Enfin, les progressistes attendent que le président soit un véritable leader. Theodore Roosevelt, au cours de son second mandat (1905-1909), et Wilson, au cours de son premier mandat (1913-1917), répondent à leurs désirs et poussent le Congrès, quelquefois réticent, à voter une législation antitrust plus rigoureuse que la loi Sherman de 1890, à protéger le travail des femmes, à proscrire l’emploi des enfants et à préparer la généralisation de la journée de huit heures. En 1913, par deux amendements à la Constitution, l’impôt sur le revenu et l’élection directe des sénateurs fédéraux sont institués. Les idées progressistes font recette au point qu’en 1912 trois des quatre principaux candidats à l’élection présidentielle s’en réclament.

Tous les éléments qui pourraient faire obstacle à cette épuration de la société sont combattus. C’est le cas, par exemple, des immigrants. Comme la nouvelle vague des immigrants se compose de juifs, de catholiques, d’Européens de l’Est et du Sud qui ne parlent pas l’anglais, les progressistes se prennent à douter de l’efficacité du melting pot : comment les nouveaux venus pourraient-ils comprendre ce qu’est une démocratie politique sur le modèle anglo-saxon ? Une campagne se dessine pour obtenir que l’entrée des étrangers soit limitée. Les Noirs ne bénéficient pas d’une plus grande bienveillance. En 1896, la Cour suprême a, dans le verdict « séparé mais égal », légalisé la ségrégation raciale, qui s’installe peu à peu partout, y compris dans les bâtiments fédéraux. Les leaders de la communauté noire hésitent entre deux attitudes. La majorité suit Booker Taliaferro Washington (1856-1915), qui prêche la patience et recommande une instruction technique et agricole. Les autres se réclament d’un jeune universitaire, William Edward Burghardt Du Bois (1868-1963), qui, avec des amis blancs, fonde l’Association pour le progrès des gens de couleur (NAACP), pour obtenir tout de suite l’égalité des droits politiques. En fait, 8 750 000 Noirs, sur un total de 9 800 000, vivent en 1910 dans le Sud : ils sont privés, par des moyens légaux ou non, de leur droit de vote, sont victimes des lynchages et, dans l’ensemble, vivent pauvrement.
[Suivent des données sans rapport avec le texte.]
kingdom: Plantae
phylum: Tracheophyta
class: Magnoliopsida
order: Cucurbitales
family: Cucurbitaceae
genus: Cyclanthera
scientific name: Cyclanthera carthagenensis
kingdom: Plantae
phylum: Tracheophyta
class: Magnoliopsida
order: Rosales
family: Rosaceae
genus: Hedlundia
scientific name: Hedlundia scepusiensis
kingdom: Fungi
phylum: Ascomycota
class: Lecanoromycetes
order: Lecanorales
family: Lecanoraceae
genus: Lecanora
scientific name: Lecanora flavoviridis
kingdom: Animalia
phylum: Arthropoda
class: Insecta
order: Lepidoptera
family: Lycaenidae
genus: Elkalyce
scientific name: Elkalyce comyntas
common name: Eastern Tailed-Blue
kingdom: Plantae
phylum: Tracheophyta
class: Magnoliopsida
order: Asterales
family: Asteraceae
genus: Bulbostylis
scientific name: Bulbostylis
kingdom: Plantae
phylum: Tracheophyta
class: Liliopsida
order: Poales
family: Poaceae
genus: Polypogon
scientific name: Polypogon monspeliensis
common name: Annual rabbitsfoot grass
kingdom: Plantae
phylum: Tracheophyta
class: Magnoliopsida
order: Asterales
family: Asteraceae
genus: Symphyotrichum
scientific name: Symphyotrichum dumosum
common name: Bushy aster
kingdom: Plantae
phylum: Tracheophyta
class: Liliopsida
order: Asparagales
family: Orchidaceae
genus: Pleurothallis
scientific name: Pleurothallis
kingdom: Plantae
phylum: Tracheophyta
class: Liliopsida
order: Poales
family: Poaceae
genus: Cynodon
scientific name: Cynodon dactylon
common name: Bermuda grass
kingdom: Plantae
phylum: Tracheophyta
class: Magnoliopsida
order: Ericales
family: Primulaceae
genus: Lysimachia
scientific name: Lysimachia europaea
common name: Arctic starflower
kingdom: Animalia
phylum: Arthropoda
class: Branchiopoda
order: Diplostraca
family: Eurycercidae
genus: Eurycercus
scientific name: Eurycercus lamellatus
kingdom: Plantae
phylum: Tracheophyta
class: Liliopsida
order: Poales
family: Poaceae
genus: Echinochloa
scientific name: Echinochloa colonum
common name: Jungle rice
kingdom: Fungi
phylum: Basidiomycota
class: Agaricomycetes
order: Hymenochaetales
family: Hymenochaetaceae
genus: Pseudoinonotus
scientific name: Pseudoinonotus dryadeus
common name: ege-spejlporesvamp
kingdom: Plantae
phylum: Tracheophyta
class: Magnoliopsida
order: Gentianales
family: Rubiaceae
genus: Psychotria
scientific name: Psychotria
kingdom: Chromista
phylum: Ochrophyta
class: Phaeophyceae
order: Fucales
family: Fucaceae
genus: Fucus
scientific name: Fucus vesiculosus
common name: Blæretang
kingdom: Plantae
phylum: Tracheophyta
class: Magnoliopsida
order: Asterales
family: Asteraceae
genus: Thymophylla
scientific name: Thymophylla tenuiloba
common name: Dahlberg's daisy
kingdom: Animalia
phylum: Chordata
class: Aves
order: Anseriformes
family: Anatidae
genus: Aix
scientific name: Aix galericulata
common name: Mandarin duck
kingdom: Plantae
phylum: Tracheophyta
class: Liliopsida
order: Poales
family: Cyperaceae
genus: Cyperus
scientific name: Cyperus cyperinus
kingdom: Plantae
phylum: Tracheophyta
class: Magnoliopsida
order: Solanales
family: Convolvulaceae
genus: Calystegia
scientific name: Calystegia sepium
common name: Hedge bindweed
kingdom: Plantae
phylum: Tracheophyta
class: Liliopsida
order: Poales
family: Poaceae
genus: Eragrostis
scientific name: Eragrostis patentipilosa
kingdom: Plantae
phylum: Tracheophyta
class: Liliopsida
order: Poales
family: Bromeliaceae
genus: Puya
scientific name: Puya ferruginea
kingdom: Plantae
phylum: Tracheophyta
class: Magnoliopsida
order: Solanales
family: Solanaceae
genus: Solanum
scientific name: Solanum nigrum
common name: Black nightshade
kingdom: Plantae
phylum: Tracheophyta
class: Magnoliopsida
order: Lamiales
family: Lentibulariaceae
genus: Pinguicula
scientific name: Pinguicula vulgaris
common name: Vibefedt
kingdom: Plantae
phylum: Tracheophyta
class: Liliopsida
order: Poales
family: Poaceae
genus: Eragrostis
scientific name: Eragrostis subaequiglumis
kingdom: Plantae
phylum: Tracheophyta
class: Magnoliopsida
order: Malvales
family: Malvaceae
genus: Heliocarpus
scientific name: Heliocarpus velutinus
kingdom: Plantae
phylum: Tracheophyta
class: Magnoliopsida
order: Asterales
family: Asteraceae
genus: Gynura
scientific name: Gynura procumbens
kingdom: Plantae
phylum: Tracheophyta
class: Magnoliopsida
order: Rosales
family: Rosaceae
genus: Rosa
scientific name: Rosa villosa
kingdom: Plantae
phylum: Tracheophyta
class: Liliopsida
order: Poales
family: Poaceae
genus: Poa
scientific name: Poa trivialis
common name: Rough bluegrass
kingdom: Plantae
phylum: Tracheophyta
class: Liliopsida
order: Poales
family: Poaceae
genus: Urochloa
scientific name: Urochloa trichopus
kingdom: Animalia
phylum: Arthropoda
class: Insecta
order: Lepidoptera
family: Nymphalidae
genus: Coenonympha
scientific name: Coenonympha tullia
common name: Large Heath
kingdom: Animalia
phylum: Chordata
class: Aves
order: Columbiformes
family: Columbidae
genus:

Le second objectif du mouvement ne fait pas l’unanimité des progressistes. Il tend à exporter la démocratie américaine, après avoir fait des États-Unis le modèle à suivre. Certes, les facteurs de l’impérialisme ne manquent pas : depuis 1890, la Frontière n’existe plus — où trouver l’exutoire indispensable à l’excédent de population ? où découvrir de nouveaux champs d’investissements ? Dans ses ouvrages parus entre 1890 et 1897, l’amiral Alfred Thayer Mahan (1840-1914) a exalté l’idée d’un empire qui satisferait les ambitions politiques et économiques du pays. Mais ces considérations n’excluent pas l’esprit missionnaire.